Thursday, August 9, 2012

Braised Leg of Lamb with a Red Currant Glaze


There is this incredible little butcher near me that has the freshest cuts of meat around. I went in there with the intention of getting veal-shanks for Ossobuco but I didn't get there until after work and they had already sold out. So I got a leg of lamb. I decided to braise it to see if I could keep it from being too gamey, and I ended up being very happy with the results

Preheat the oven to 250 degrees F. 

Prep the meat with the spices and a little bit of flour. 
I used black pepper, onion powder, fresh thyme, garlic, chives and flour.


Take the pot that you will be cooking the lamb in, and heat it on the stovetop. I thought I would get a better sear on the fat using butter as opposed to olive oil.  

Sear all sides of the lamb, approximately 2-3 minutes per side. 

Add the liquid that you will be using. I used one part sparkling peach juice, 1 part red wine and 2 parts stock. 

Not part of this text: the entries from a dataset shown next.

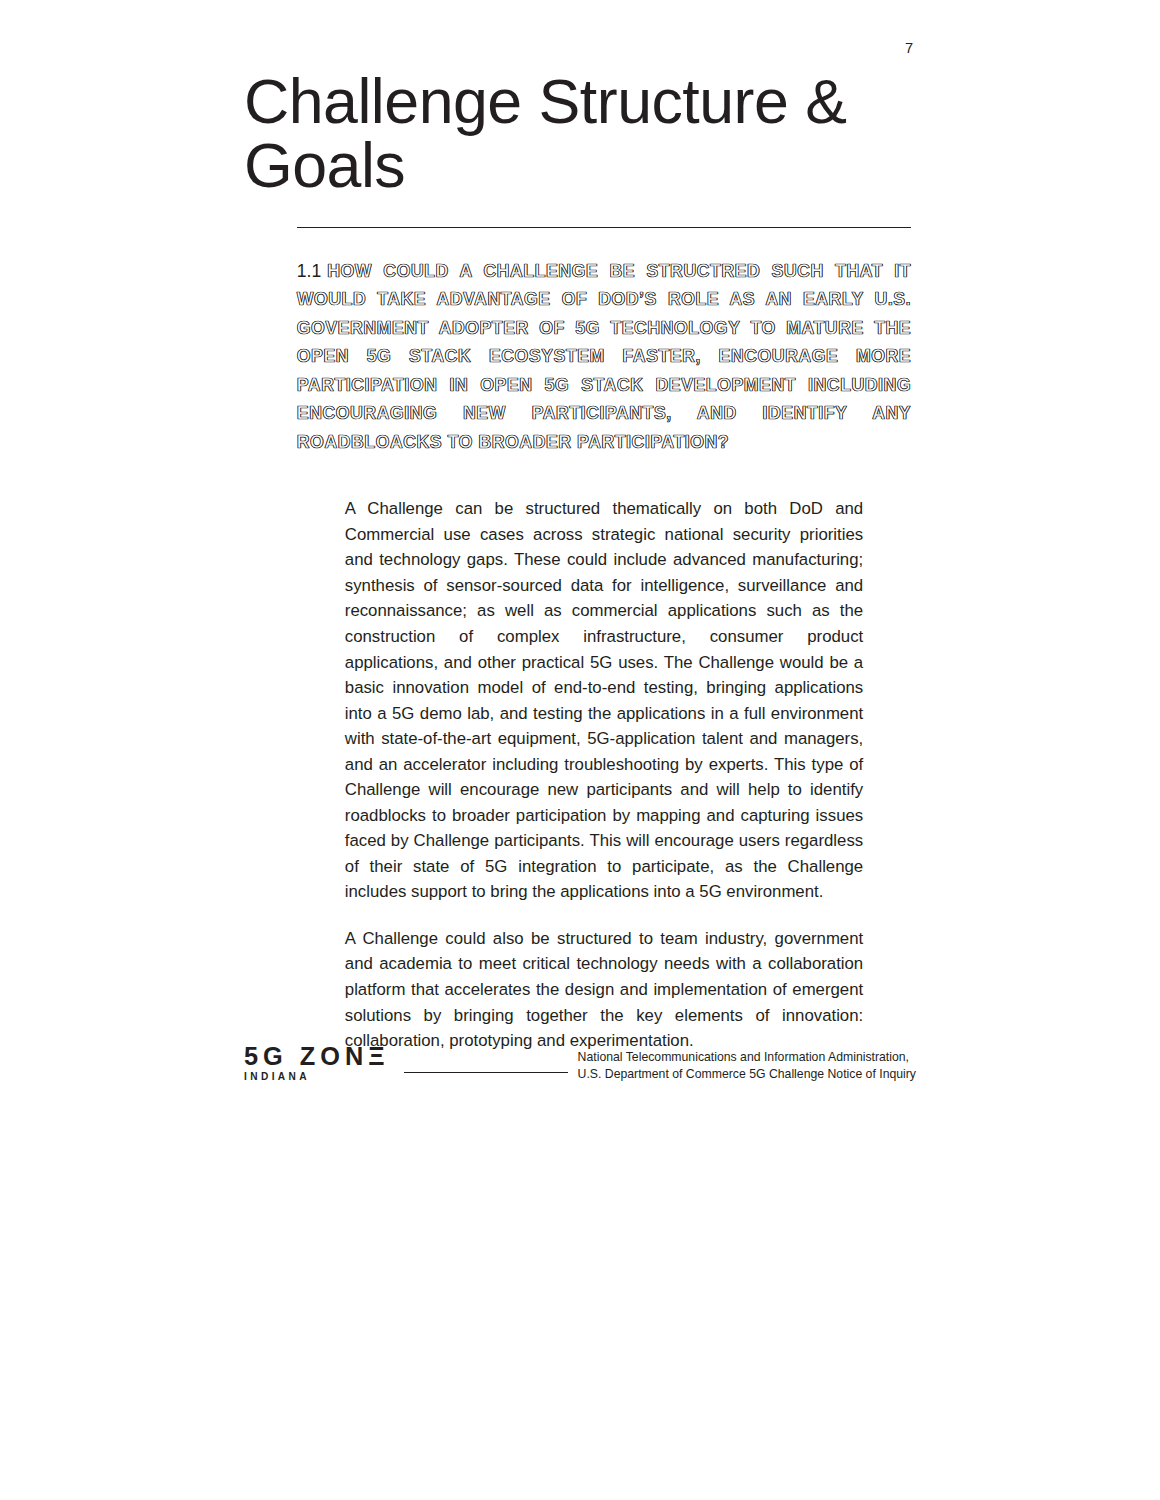7
Challenge Structure & Goals
1.1 How could a challenge be structred such that it would take advantage of DoD’s role as an early U.S. government adopter of 5G technology to mature the open 5G stack ecosystem faster, encourage more participation in open 5G stack development including encouraging new participants, and identify any roadbloacks to broader participation?
A Challenge can be structured thematically on both DoD and Commercial use cases across strategic national security priorities and technology gaps. These could include advanced manufacturing; synthesis of sensor-sourced data for intelligence, surveillance and reconnaissance; as well as commercial applications such as the construction of complex infrastructure, consumer product applications, and other practical 5G uses. The Challenge would be a basic innovation model of end-to-end testing, bringing applications into a 5G demo lab, and testing the applications in a full environment with state-of-the-art equipment, 5G-application talent and managers, and an accelerator including troubleshooting by experts. This type of Challenge will encourage new participants and will help to identify roadblocks to broader participation by mapping and capturing issues faced by Challenge participants. This will encourage users regardless of their state of 5G integration to participate, as the Challenge includes support to bring the applications into a 5G environment.
A Challenge could also be structured to team industry, government and academia to meet critical technology needs with a collaboration platform that accelerates the design and implementation of emergent solutions by bringing together the key elements of innovation: collaboration, prototyping and experimentation.
5G ZONΞ INDIANA
National Telecommunications and Information Administration,
U.S. Department of Commerce 5G Challenge Notice of Inquiry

Bake in the oven for 4 hours. 

20 minutes prior to removing the lamb from the oven add in the vegetables that you will be serving with it. I added potatoes, parsnips, carrots and leeks. 
Also, a simple way to do a glaze is to take a jelly and spread it over the meat just before you're about to remove it from the oven. Brush it liberally over the side of the leg and allow it to roast. 






Once you take it out of the oven you can reserve the juices and serve with the lamb once it is sliced and served.